DVD rental service Netflix has been a big recession winner. Since November, shares have more than doubled, and Netflix (NFLX) is trading at a higher multiple than Apple (AAPL) or Google (GOOG). But is Netflix’s “stock-price bubble” close to “bursting,” as the WSJ’s Martin Peers argues?
The gist of his argument: Netflix’s stock gains are on steroids thanks to excitement around its DVD streaming service and Blockbuster’s (BBI) troubles. “Investors may be getting ahead of themselves,” Peers writes.
Meanwhile, besides increasing competition from ad-supported streaming services (and even from studios like Disney), Peers thinks Netflix’s success “almost guarantees that studios will look to renegotiate Netflix’s content-supply deals on tougher terms.” That suggests that Netflix could see its margins drop, which could spook investors.

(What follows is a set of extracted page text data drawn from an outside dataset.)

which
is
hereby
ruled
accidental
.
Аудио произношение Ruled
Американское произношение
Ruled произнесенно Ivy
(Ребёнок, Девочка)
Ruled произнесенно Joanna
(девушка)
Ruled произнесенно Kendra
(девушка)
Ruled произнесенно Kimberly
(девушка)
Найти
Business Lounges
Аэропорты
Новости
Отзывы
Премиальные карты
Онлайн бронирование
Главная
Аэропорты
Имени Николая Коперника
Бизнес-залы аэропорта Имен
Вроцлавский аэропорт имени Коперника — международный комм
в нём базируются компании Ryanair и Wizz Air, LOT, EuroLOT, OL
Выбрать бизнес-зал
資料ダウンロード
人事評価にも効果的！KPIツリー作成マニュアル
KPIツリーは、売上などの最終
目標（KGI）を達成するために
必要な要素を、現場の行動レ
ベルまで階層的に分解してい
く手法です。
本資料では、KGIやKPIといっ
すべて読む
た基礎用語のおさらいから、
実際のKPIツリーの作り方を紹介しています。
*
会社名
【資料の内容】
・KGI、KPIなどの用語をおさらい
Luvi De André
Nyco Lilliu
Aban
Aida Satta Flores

But of course streaming costs are going to go up. No one is basing Netflix’s future online content costs on what it’s doing today — because Netflix isn’t licensing many big-name movies for its streaming service yet. The stuff you can watch instantly on Netflix today is mostly old, “catalogue” content that studios can’t even give away for free. Indeed, the company has already said it plans to “substantially increase” spending on streaming content in 2009, and that’s baked into its guidance. (Which was above consensus when announced in January.)
And the argument that competition from ad-supported startups will burn Netflix is still overblown, so far. We’re sceptical that studios are going to jeopardize their relationship with Netflix — which provides real revenue, especially from DVD rentals — to favour ad-based Internet streaming rivals, which generate a laughably small amount of revenue.
Specifically, the fact that Netflix’s business is based on subscriber fees means there’s actual money to exchange. Internet ad revenue sharing deals offer no guarantees, and so far, haven’t made much money for anyone. Studios know that. So while studios may offer some content to ad-supported upstarts, they may not offer the kind of quality content they’d sell to Netflix or other services that will actually pay them. And that’s what people want to watch.
If Netflix has anyone to worry about, we think it’s the cable industry, where giants like Comcast (CMCSA) and Time Warner Cable (TWC) have established, significant deals with studios, dedicated pipes into living rooms, and digital set-top boxes hooked up to tens of millions of TVs. They’re the ones with real, multi-billion-dollar businesses to lose, and they’re the ones that are going to be pushing stronger on-demand movie services that could pummel Netflix.